L’Union européenne entre dans une nouvelle phase de structuration de son économie numérique avec l’entrée en vigueur du Data Governance Act (DGA). Ce règlement, pierre angulaire du « paquet numérique européen », vise à organiser le partage sécurisé des données entre acteurs publics et privés.
Derrière ce texte technique se joue un enjeu politique : faire émerger un marché européen de la donnée conciliant innovation, protection et souveraineté.
Un cadre de confiance pour le partage des données
L’Europe produit chaque jour des volumes massifs de données industrielles, scientifiques et personnelles. Pourtant, leur circulation demeure limitée par la méfiance et les barrières réglementaires. Le DGA cherche à lever ces obstacles sans déréguler, en introduisant la notion de « confiance organisée » : des règles strictes de partage et une gouvernance encadrée pour éviter la captation des données par les géants du numérique.
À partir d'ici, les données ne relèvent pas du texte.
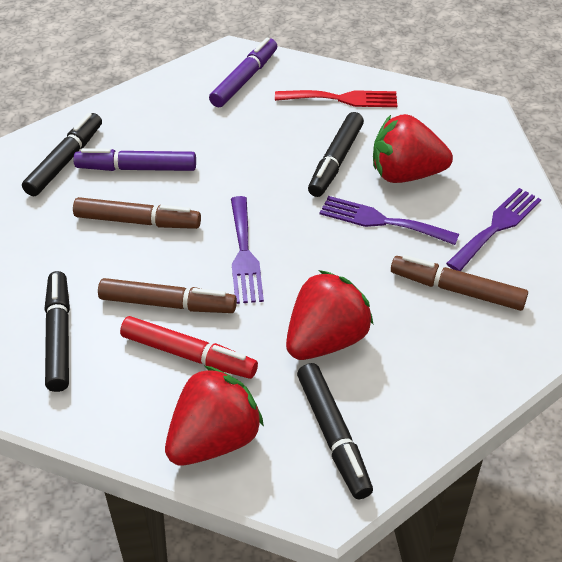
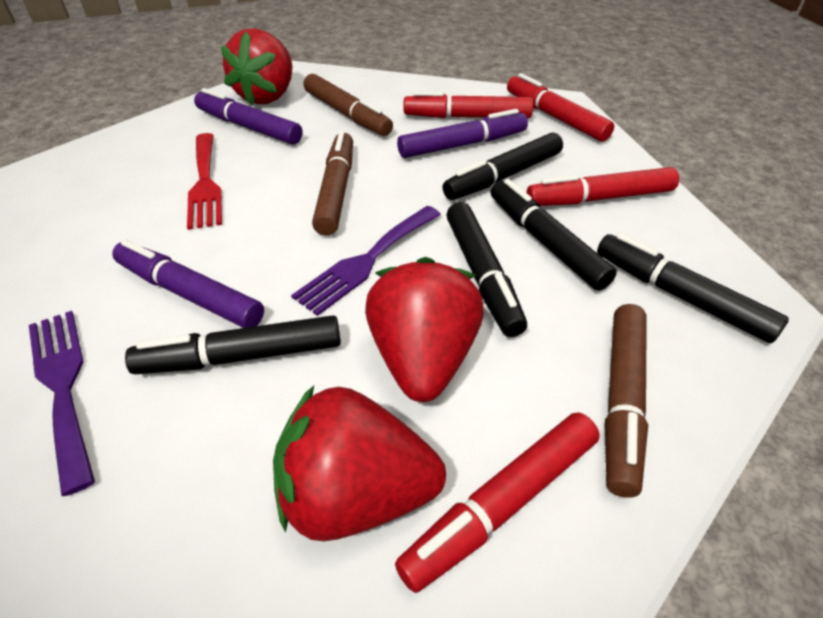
black marker: 4 -> 5
purple fork: 3 -> 2
purple marker: 2 -> 3
red marker: 1 -> 4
Au cœur du dispositif, l’intermédiaire de données. Ces entités, désignées comme « tiers de confiance », ont pour mission de mettre en relation les détenteurs et les utilisateurs de données (entreprises, institutions, citoyens) dans un cadre neutre et sécurisé. Leur rôle n’est pas d’exploiter les données, mais d’en garantir la circulation selon des principes de transparence et d’équité.
Un modèle économique encore à inventer
La neutralité imposée à ces intermédiaires pose cependant une question centrale, comment financer des structures interdites de tirer profit direct des données ?
Le texte laisse ouvertes plusieurs pistes :
- des modèles par abonnement, pour permettre aux individus de gérer leurs propres données ;
- des commissions payées par les entreprises accédant à certaines bases ;
- ou des consortiums coopératifs, fondés sur la réciprocité plutôt que sur la transaction.
Cette diversité d’approches reflète l’ambition du DGA : faire de la donnée un bien commun régulé plutôt qu’une marchandise spéculative. Mais en l’absence de modèle éprouvé, la viabilité économique de ces acteurs reste incertaine, notamment pour les startups susceptibles de jouer un rôle clé dans cet écosystème.
Interopérabilité et portabilité : le défi technique
Pour que le marché fonctionne, les systèmes doivent pouvoir communiquer entre eux. Le règlement impose donc des exigences d’interopérabilité, via l’usage d’APIs ouvertes, de formats standardisés et de protocoles traçables. Cette orientation rejoint le droit à la portabilité prévu par le RGPD, que le DGA entend prolonger. À terme, une portabilité dite « dynamique » pourrait permettre aux individus et aux entreprises de transférer leurs données en temps réel d’un service à un autre, sous leur contrôle. Une avancée significative, mais encore dépendante de la maturité technique et réglementaire des États membres.
Un instrument de souveraineté à l’épreuve de la réalité
Au-delà des questions techniques, le DGA incarne une approche européenne de la souveraineté numérique fondée sur la régulation plutôt que la domination technologique. L’Union mise sur la confiance, la transparence et la gouvernance pour structurer un espace économique où la donnée devient une ressource partagée et sécurisée.
Reste à voir si cette ambition pourra se traduire concrètement. Sa réussite dépendra de la capacité des États membres à désigner des autorités compétentes, à accompagner les nouveaux intermédiaires et à harmoniser leurs pratiques. Le coût estimé de conformité, entre 20 000 et 50 000 euros, reste accessible pour des structures établies, mais pourrait freiner les jeunes acteurs.
Un pari économique et politique
Selon la Commission européenne, la mise en œuvre du DGA pourrait augmenter le PIB européen de 1 à 2,5 %, notamment dans les secteurs de la santé, de la mobilité et de la finance. Mais cette projection repose sur un facteur clé : la confiance.
Si l’Europe parvient à convertir cette confiance réglementaire en usages économiques réels, le DGA pourrait devenir un levier de compétitivité inédit. Dans le cas contraire, il risquerait de rejoindre la longue liste des cadres ambitieux restés à l’état de promesse.